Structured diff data

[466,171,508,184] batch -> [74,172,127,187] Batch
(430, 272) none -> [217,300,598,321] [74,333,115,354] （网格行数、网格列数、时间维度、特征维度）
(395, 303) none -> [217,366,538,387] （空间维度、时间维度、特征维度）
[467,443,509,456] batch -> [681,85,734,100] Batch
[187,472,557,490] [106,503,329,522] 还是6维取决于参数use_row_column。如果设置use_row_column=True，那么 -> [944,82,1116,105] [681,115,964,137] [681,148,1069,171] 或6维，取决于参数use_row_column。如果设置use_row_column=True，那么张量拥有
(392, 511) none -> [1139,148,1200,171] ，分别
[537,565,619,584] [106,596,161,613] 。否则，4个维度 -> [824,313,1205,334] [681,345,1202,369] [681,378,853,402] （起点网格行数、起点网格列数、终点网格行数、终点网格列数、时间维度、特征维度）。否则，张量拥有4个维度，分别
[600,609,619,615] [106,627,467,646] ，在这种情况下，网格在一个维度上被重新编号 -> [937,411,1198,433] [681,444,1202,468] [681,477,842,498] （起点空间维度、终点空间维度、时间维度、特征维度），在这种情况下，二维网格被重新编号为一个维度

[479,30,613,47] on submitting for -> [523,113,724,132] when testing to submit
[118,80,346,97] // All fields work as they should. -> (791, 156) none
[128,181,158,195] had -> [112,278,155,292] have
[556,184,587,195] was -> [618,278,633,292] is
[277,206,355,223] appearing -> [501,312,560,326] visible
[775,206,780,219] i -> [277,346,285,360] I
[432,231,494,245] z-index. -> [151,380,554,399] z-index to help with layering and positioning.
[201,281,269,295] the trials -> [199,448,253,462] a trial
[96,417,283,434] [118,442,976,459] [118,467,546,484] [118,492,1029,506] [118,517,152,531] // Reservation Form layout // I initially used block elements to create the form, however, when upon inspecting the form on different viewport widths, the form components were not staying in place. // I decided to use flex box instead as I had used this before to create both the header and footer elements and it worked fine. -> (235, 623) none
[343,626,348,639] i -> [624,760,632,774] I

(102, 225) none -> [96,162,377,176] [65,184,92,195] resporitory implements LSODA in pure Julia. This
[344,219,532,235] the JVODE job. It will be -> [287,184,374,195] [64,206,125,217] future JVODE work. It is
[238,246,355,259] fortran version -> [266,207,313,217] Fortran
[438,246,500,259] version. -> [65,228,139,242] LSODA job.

* Problem
Reproduce, character for character, only the lines of the preceding data that start at the line with "[128,181,158,195] had ->" and end at the line with "[201,281,269,295] the trials", both included.

* Response to this task
[128,181,158,195] had -> [112,278,155,292] have
[556,184,587,195] was -> [618,278,633,292] is
[277,206,355,223] appearing -> [501,312,560,326] visible
[775,206,780,219] i -> [277,346,285,360] I
[432,231,494,245] z-index. -> [151,380,554,399] z-index to help with layering and positioning.
[201,281,269,295] the trials -> [199,448,253,462] a trial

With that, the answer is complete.